Please transcribe all of the entries exactly, leaving out any images.

Stored records:
[Start of Attachment]

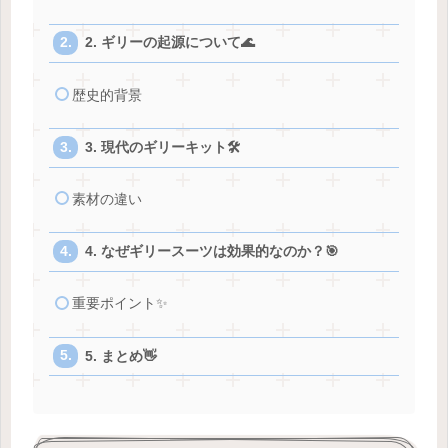
2. ギリーの起源について🌊
歴史的背景
3. 現代のギリーキット🛠️
素材の違い
4. なぜギリースーツは効果的なのか？🎯
重要ポイント✨
5. まとめ👋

[End of Attachment]

# [Answer below]
2. ギリーの起源について🌊
歴史的背景
3. 現代のギリーキット🛠️
素材の違い
4. なぜギリースーツは効果的なのか？🎯
重要ポイント✨
5. まとめ👋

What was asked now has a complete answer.